シンプルな言葉が自分をシンプルにする

20190309(土)

その昔、東京コメディストアジェイというチームで即興をやっていたころ。

即興ピアニスト・トレバーという男がいた。

ロンドン育ちで、神経質だけど、ユーモアがあって、とにかくピアノに関してとんでもなく良い音楽を奏でる。

そして、下ネタが好き。

出逢った当初は、ぽつりぽつりとしかコミュニケーション取れなかったが、

下ネタだとなぜかペラペラ英語が出てきたワタリ。

下ネタは万国共通。

あっという間に仲良くなった。

彼が日本を出てもう何年もたつけど、たまに日本に来るときに連絡があり、いまもタイミングが合えば逢ったりしてる。

この日も、そんなトレバーの誘いで渋谷で待ち合わせ。

久しぶりに逢うトレバーはまったく変わらず、神経質な顔でハチ公前にいた。

あって、「何食べたい?」ってきくと

「なんでもいい。でも外人がいないところがいい。なぜならトレバーが王様になるから」

っていうあたりがトレバー。

お店に入って、いろいろ話す。

ワタリは片言の英語。
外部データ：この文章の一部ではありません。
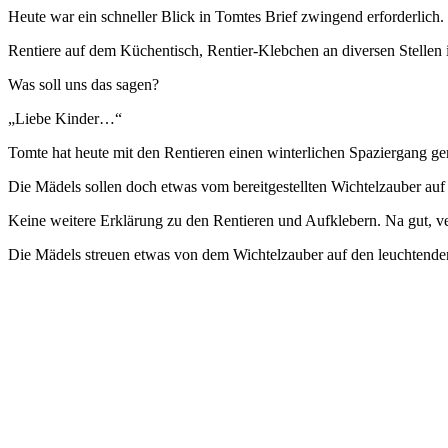
Heute war ein schneller Blick in Tomtes Brief zwingend erforderlich.
Rentiere auf dem Küchentisch, Rentier-Klebchen an diversen Stelle
Was soll uns das sagen?
„Liebe Kinder…“
Tomte hat heute mit den Rentieren einen winterlichen Spaziergang g
Die Mädels sollen doch etwas vom bereitgestellten Wichtelzauber auf
Keine weitere Erklärung zu den Rentieren und Aufklebern. Na gut, v
Die Mädels streuen etwas von dem Wichtelzauber auf den leuchtende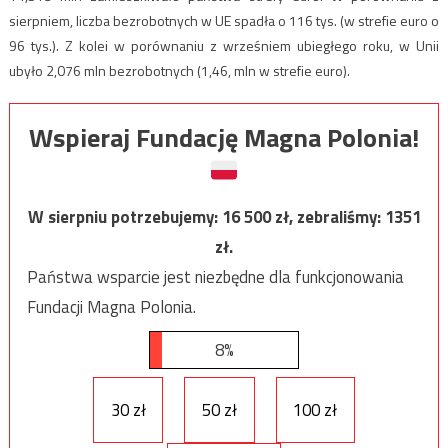
sierpniem, liczba bezrobotnych w UE spadła o 116 tys. (w strefie euro o
96 tys.). Z kolei w porównaniu z wrześniem ubiegłego roku, w Unii
ubyło 2,076 mln bezrobotnych (1,46, mln w strefie euro).
Wspieraj Fundację Magna Polonia!
W sierpniu potrzebujemy:
16 500
zł, zebraliśmy:
1351
zł.
Państwa wsparcie jest niezbędne dla funkcjonowania
Fundacji Magna Polonia.
8%
30 zł
50 zł
100 zł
向こうはワタリ向けに英語をシンプルにして、かつスピードを遅くして話す。

最初は馬鹿話だったが、時間が経つにつれて、シリアスな話もはいってくる。

最近の恋愛の話から、トレバーの幼少期や、家族の話。いま暮らしているドイツでの話。

今までに話ししたことのない、核の部分に触れる話になった。

ワタリも必死に英語というか「トレバーが言いたいこと」をキャッチしようと集中する。

トレバーも、自分の思いをシンプルにして話す。

そしたら

「オー・マイ・ゴッド」

とトレバー。

トレバー「君はセラピストなのかい?」
ワタリ「え?」

トレバー「数日前に友達にもこういう話しをしたんだ。英語で、今よりとっても早いスピードで、90分。でもタケシの場合は2ワードで真理にたどり着いた!」

ワタリのために言いたいことをシンプルにシンプルしていく。

ワタリも「なぜ?」「それでどう思った?」というくらいのシンプルな問いしか持たない。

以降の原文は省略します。